* _What this exercise asks_:
1. In the passage on Cuban music below, why does the Rumba soloist start his song with a kind of "la, la, la" or reveille?
2. Carry the passage on the two pillars of Cuban music forward from its last sentence.

* _Passage to read_:
|---|
The two pillars of Cuban music

The two pillars of Cuban music.
Today's best popular music can be listened to and enjoyed in the Caribbean. As Alejo Carpentier said. "Within the extraordinary diversity of the Caribbean there is a common denominator: music". A music mostly sung in which sad, happy, melancholic and hopeful stories are explained but with a rhythm that even in its slowest paces remind us that its main target is making us dance. People say that Cuba is the place where you can dance the most rhythmic of all that music. It is the homeland of many important rhythms that have influenced music worldwide but the most outstanding ones are the Rumba and the Son.
Have you ever been in a Rumba?
You haven't?
But you have certainly listen to the rhythm of drums. When you see a group of people gathering around a drum, some clapping and moving to the sound of bongos you are undoubtedly watching a Rumba. The Cuban Rumba is one of the most important, difficult and popular folkloric rhythms that are still played in parties and ball rooms. Guaguancó is a Rumba style with a moderate rhythm which is danced by a couple. Since a long time ago the Rumba has been a way of entertainment of a group of people characterized by a very popular level, the Rumba manifests in different styles and ways of sounding. Alejo Carpentier, one of Cuban's most outstanding writers on folklore issues, mentions some names of dances in the 18th century which resembled some of the most popular Rumba rhythms nowadays.
Rumba is considered a pretext for gathering, playing the drums, singing and dancing. The term "Rumbear" (going on Rumba dance) is used for the fact of participating in the Rumba party. Everybody participates, ones playing the drums, others singing the solos, others making the chorus, dancing or simply clapping their hands at the rhythm, and moving their bodies while standing near the Rumba group. The term Rumba is applied not only to the rhythm but also to such parties and dance.
The rhythm is achieved by combining different kinds of percussion instruments which offer a polyrhythmic sound completed by the voices, a soloist who raises his voice on a free song subjected to some specificities and the chorus that answers, expressing an idea always referred to everyday life. The soloist begins his song with a kind of la , la, la or reveille which alerts everybody he is going to begin his impromptus performance which is a narration, generally structured in various continuous verses. Then all of a sudden the song stops and he orders the chorus to answer with a symbolic phrase or word like Guiro!, or Speak!.
The Rumba was taken to Spain by immigrants the same way that had happened with the habaneras and Cuban punto (farmer's music). It was so influenced by Spanish and African rhythms and vice versa that today we can listen to Flamenco Rumba which combines the guitars and drums, or Cuban Rumba in which we can recognise the rhythmic elements of Flamenco.
In the same way Rumba was taken to the USA and incorporated to the jazz bands. Such is the case of Xavier Cugat who founded his own band to play at the ball rooms of the Waldorf Astoria. There other Cuban musicians such as the legendary Rita Montaner, Ernesto Lecuona and Miguelito Valdes joined this movement which turned Rumba into a theatre show. Many Cuban jazz bands also adopted these changes such as Casino de la Playa Orchestra, with Miguelito Valdes and Lecuona Cuban Boys Orchestra. in New York, Machito and his Afro Cubans also made popular a lot of Rumbas, such as Nague, and Blen, Blen .
|---|
* _Data excerpts_:
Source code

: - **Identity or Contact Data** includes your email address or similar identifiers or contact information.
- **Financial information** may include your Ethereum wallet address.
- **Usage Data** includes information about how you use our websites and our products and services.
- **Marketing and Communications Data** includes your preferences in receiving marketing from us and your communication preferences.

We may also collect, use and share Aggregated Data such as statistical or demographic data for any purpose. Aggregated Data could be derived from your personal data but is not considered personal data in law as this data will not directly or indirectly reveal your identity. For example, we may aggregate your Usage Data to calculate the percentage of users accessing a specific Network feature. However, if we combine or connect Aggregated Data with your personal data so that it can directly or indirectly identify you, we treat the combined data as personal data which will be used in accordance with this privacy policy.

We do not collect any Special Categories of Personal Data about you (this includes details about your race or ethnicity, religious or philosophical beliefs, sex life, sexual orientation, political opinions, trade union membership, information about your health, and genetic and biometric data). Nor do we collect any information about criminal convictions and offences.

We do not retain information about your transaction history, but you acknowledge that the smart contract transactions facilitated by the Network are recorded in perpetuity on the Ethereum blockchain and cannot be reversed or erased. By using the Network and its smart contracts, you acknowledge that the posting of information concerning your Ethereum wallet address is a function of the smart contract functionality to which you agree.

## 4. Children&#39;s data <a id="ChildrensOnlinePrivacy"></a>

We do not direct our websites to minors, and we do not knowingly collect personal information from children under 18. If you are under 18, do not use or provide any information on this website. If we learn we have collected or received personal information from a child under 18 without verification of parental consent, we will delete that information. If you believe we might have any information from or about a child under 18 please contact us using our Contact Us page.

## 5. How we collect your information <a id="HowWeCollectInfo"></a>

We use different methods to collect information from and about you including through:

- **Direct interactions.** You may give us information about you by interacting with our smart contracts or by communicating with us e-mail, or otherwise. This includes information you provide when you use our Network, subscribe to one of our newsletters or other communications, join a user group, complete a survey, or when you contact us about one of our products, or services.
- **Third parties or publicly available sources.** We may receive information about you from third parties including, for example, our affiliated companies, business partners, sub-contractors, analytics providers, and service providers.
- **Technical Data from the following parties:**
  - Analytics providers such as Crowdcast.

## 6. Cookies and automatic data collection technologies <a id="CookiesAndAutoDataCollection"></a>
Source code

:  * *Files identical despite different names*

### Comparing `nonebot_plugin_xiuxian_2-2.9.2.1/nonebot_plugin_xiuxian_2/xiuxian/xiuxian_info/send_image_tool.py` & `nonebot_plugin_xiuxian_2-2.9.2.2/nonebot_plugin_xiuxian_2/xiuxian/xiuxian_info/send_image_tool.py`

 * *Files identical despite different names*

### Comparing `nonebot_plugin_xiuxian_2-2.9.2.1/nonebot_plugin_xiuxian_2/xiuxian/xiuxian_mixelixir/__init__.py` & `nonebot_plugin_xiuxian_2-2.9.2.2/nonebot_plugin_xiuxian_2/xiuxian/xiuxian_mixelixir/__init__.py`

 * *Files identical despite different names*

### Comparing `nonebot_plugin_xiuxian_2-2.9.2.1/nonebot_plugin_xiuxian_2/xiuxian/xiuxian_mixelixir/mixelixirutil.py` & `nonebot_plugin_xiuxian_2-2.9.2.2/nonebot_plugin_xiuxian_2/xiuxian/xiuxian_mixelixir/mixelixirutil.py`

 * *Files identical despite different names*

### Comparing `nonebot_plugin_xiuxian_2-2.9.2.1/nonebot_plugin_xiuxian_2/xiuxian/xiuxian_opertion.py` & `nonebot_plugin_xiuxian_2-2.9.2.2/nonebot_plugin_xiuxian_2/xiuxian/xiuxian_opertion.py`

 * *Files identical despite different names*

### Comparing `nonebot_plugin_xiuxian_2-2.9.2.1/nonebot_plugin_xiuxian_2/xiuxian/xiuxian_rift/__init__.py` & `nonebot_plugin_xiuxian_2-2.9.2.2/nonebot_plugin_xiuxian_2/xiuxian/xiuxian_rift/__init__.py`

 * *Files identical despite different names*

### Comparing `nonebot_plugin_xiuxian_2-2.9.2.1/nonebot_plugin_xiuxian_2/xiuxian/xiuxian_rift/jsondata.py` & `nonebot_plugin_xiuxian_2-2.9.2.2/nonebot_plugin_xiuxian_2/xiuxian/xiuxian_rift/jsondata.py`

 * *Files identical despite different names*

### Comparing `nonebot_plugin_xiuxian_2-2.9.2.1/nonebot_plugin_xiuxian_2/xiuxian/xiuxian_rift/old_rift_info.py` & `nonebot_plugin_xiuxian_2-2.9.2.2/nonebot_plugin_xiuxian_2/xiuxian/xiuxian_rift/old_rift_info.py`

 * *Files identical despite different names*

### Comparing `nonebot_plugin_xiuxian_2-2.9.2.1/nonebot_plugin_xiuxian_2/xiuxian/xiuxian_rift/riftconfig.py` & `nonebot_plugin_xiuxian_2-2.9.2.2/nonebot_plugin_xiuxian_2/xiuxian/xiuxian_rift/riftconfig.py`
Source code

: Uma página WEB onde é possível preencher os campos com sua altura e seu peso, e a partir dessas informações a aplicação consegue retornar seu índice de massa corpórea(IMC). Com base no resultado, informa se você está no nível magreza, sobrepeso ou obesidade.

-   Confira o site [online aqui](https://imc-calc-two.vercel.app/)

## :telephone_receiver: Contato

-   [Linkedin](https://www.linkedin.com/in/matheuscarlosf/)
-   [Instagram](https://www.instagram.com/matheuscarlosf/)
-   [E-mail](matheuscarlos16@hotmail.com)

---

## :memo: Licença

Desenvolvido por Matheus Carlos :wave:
|---|
* _Per-task outputs_:
1. The soloist opens with a "la, la, la" or reveille to alert everybody that he is about to begin his improvised performance. That performance is a narration, usually built from several continuous verses.

2.
From the influence that those Cuban musicians who played in North American groups or in groups from other sectors in the New York Latin neighbourhoods, and the exchanges that occurred, the participation of other Cuban artists and musicians in artistic tours along the States and Iberian America increased, placing the Cuban Rumba in very important stages. Today technology has made possible to approach Rumba rhythms to the most modern ones without losing its tradition. Nowadays the electric bass is incorporated as another percussion level, the violin is used in spiritual cantos to the ancestors and the electric piano.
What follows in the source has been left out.